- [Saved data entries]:
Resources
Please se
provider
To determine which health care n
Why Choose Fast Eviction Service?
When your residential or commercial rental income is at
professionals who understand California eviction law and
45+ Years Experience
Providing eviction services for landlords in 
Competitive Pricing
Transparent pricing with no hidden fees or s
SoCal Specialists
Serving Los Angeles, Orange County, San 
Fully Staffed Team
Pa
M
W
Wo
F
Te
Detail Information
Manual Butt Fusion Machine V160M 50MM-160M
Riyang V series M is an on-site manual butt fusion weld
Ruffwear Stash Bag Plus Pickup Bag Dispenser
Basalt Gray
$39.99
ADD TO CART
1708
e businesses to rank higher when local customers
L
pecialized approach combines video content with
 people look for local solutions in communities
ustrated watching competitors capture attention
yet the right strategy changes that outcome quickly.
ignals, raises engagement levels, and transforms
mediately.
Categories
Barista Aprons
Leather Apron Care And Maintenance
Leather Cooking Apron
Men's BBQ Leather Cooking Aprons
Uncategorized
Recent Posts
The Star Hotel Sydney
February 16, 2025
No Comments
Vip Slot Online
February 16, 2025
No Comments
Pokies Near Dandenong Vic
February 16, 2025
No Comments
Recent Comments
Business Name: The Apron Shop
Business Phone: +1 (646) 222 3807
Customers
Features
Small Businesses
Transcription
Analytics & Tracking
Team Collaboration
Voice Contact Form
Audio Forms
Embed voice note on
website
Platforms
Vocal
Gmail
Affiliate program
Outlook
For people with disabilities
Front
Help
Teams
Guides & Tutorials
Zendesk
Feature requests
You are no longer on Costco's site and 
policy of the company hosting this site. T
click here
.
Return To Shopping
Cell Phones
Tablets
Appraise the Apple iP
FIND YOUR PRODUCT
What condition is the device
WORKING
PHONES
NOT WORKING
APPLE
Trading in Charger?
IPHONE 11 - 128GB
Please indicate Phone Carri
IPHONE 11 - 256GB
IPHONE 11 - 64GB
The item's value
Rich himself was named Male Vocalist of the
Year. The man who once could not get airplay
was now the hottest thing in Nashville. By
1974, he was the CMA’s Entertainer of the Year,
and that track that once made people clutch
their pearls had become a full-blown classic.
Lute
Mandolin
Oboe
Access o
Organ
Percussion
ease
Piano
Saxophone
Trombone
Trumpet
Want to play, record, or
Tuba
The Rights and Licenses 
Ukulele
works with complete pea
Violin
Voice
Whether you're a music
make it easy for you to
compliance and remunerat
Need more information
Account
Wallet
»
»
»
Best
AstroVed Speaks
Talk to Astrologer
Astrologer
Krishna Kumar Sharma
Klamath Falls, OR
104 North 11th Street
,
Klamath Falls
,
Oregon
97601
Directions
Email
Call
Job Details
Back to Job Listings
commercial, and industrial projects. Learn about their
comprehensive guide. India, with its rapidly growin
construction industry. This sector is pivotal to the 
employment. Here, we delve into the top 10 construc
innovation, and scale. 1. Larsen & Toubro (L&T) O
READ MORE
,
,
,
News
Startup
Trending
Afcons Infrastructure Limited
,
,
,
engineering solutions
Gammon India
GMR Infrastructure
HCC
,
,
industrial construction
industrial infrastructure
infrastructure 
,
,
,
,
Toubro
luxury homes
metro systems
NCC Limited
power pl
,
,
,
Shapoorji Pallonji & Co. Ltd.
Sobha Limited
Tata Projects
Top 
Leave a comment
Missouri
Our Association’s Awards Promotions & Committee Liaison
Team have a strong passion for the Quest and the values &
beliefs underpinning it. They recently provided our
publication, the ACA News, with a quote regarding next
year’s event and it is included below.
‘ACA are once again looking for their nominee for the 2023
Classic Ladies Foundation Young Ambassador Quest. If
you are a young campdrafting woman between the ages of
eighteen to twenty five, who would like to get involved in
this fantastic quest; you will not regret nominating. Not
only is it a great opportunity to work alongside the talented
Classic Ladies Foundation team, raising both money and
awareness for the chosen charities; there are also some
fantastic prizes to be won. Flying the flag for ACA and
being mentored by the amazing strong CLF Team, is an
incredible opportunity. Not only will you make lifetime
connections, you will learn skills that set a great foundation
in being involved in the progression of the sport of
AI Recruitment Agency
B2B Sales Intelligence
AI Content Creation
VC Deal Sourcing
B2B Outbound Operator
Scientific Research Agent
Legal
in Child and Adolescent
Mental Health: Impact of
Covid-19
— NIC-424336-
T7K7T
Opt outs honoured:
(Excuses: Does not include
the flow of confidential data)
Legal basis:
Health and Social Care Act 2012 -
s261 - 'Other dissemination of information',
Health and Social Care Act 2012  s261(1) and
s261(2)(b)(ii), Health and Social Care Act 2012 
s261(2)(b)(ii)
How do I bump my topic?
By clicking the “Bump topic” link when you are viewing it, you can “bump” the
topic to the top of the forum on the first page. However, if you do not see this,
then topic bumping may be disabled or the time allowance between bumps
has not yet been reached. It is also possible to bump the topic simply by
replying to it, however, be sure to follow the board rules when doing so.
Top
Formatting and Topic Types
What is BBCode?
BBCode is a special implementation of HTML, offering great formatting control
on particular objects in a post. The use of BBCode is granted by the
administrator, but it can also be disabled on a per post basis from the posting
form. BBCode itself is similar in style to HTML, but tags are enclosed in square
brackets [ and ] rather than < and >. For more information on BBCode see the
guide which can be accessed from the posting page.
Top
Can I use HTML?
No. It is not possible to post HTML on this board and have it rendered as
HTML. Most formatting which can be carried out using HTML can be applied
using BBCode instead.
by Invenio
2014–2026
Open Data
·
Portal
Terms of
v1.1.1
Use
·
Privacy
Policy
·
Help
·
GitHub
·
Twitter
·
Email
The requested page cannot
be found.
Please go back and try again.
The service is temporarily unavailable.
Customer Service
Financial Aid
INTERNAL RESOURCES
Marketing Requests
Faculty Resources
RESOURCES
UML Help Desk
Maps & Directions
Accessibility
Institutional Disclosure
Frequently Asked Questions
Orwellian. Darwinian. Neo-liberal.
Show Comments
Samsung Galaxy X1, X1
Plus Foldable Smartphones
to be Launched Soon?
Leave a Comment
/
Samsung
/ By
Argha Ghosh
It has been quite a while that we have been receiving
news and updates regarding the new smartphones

- [AIM OF THE EXERCISE]: Can you return every line of all the items above verbatim, with nothing changed or left out?

- [COMPLETED EXERCISE]:
Resources
Please se
provider
To determine which health care n
Why Choose Fast Eviction Service?
When your residential or commercial rental income is at
professionals who understand California eviction law and
45+ Years Experience
Providing eviction services for landlords in 
Competitive Pricing
Transparent pricing with no hidden fees or s
SoCal Specialists
Serving Los Angeles, Orange County, San 
Fully Staffed Team
Pa
M
W
Wo
F
Te
Detail Information
Manual Butt Fusion Machine V160M 50MM-160M
Riyang V series M is an on-site manual butt fusion weld
Ruffwear Stash Bag Plus Pickup Bag Dispenser
Basalt Gray
$39.99
ADD TO CART
1708
e businesses to rank higher when local customers
L
pecialized approach combines video content with
 people look for local solutions in communities
ustrated watching competitors capture attention
yet the right strategy changes that outcome quickly.
ignals, raises engagement levels, and transforms
mediately.
Categories
Barista Aprons
Leather Apron Care And Maintenance
Leather Cooking Apron
Men's BBQ Leather Cooking Aprons
Uncategorized
Recent Posts
The Star Hotel Sydney
February 16, 2025
No Comments
Vip Slot Online
February 16, 2025
No Comments
Pokies Near Dandenong Vic
February 16, 2025
No Comments
Recent Comments
Business Name: The Apron Shop
Business Phone: +1 (646) 222 3807
Customers
Features
Small Businesses
Transcription
Analytics & Tracking
Team Collaboration
Voice Contact Form
Audio Forms
Embed voice note on
website
Platforms
Vocal
Gmail
Affiliate program
Outlook
For people with disabilities
Front
Help
Teams
Guides & Tutorials
Zendesk
Feature requests
You are no longer on Costco's site and 
policy of the company hosting this site. T
click here
.
Return To Shopping
Cell Phones
Tablets
Appraise the Apple iP
FIND YOUR PRODUCT
What condition is the device
WORKING
PHONES
NOT WORKING
APPLE
Trading in Charger?
IPHONE 11 - 128GB
Please indicate Phone Carri
IPHONE 11 - 256GB
IPHONE 11 - 64GB
The item's value
Rich himself was named Male Vocalist of the
Year. The man who once could not get airplay
was now the hottest thing in Nashville. By
1974, he was the CMA’s Entertainer of the Year,
and that track that once made people clutch
their pearls had become a full-blown classic.
Lute
Mandolin
Oboe
Access o
Organ
Percussion
ease
Piano
Saxophone
Trombone
Trumpet
Want to play, record, or
Tuba
The Rights and Licenses 
Ukulele
works with complete pea
Violin
Voice
Whether you're a music
make it easy for you to
compliance and remunerat
Need more information
Account
Wallet
»
»
»
Best
AstroVed Speaks
Talk to Astrologer
Astrologer
Krishna Kumar Sharma
Klamath Falls, OR
104 North 11th Street
,
Klamath Falls
,
Oregon
97601
Directions
Email
Call
Job Details
Back to Job Listings
commercial, and industrial projects. Learn about their
comprehensive guide. India, with its rapidly growin
construction industry. This sector is pivotal to the 
employment. Here, we delve into the top 10 construc
innovation, and scale. 1. Larsen & Toubro (L&T) O
READ MORE
,
,
,
News
Startup
Trending
Afcons Infrastructure Limited
,
,
,
engineering solutions
Gammon India
GMR Infrastructure
HCC
,
,
industrial construction
industrial infrastructure
infrastructure 
,
,
,
,
Toubro
luxury homes
metro systems
NCC Limited
power pl
,
,
,
Shapoorji Pallonji & Co. Ltd.
Sobha Limited
Tata Projects
Top 
Leave a comment
Missouri
Our Association’s Awards Promotions & Committee Liaison
Team have a strong passion for the Quest and the values &
beliefs underpinning it. They recently provided our
publication, the ACA News, with a quote regarding next
year’s event and it is included below.
‘ACA are once again looking for their nominee for the 2023
Classic Ladies Foundation Young Ambassador Quest. If
you are a young campdrafting woman between the ages of
eighteen to twenty five, who would like to get involved in
this fantastic quest; you will not regret nominating. Not
only is it a great opportunity to work alongside the talented
Classic Ladies Foundation team, raising both money and
awareness for the chosen charities; there are also some
fantastic prizes to be won. Flying the flag for ACA and
being mentored by the amazing strong CLF Team, is an
incredible opportunity. Not only will you make lifetime
connections, you will learn skills that set a great foundation
in being involved in the progression of the sport of
AI Recruitment Agency
B2B Sales Intelligence
AI Content Creation
VC Deal Sourcing
B2B Outbound Operator
Scientific Research Agent
Legal
in Child and Adolescent
Mental Health: Impact of
Covid-19
— NIC-424336-
T7K7T
Opt outs honoured:
(Excuses: Does not include
the flow of confidential data)
Legal basis:
Health and Social Care Act 2012 -
s261 - 'Other dissemination of information',
Health and Social Care Act 2012  s261(1) and
s261(2)(b)(ii), Health and Social Care Act 2012 
s261(2)(b)(ii)
How do I bump my topic?
By clicking the “Bump topic” link when you are viewing it, you can “bump” the
topic to the top of the forum on the first page. However, if you do not see this,
then topic bumping may be disabled or the time allowance between bumps
has not yet been reached. It is also possible to bump the topic simply by
replying to it, however, be sure to follow the board rules when doing so.
Top
Formatting and Topic Types
What is BBCode?
BBCode is a special implementation of HTML, offering great formatting control
on particular objects in a post. The use of BBCode is granted by the
administrator, but it can also be disabled on a per post basis from the posting
form. BBCode itself is similar in style to HTML, but tags are enclosed in square
brackets [ and ] rather than < and >. For more information on BBCode see the
guide which can be accessed from the posting page.
Top
Can I use HTML?
No. It is not possible to post HTML on this board and have it rendered as
HTML. Most formatting which can be carried out using HTML can be applied
using BBCode instead.
by Invenio
2014–2026
Open Data
·
Portal
Terms of
v1.1.1
Use
·
Privacy
Policy
·
Help
·
GitHub
·
Twitter
·
Email
The requested page cannot
be found.
Please go back and try again.
The service is temporarily unavailable.
Customer Service
Financial Aid
INTERNAL RESOURCES
Marketing Requests
Faculty Resources
RESOURCES
UML Help Desk
Maps & Directions
Accessibility
Institutional Disclosure
Frequently Asked Questions
Orwellian. Darwinian. Neo-liberal.
Show Comments
Samsung Galaxy X1, X1
Plus Foldable Smartphones
to be Launched Soon?
Leave a Comment
/
Samsung
/ By
Argha Ghosh
It has been quite a while that we have been receiving
news and updates regarding the new smartphones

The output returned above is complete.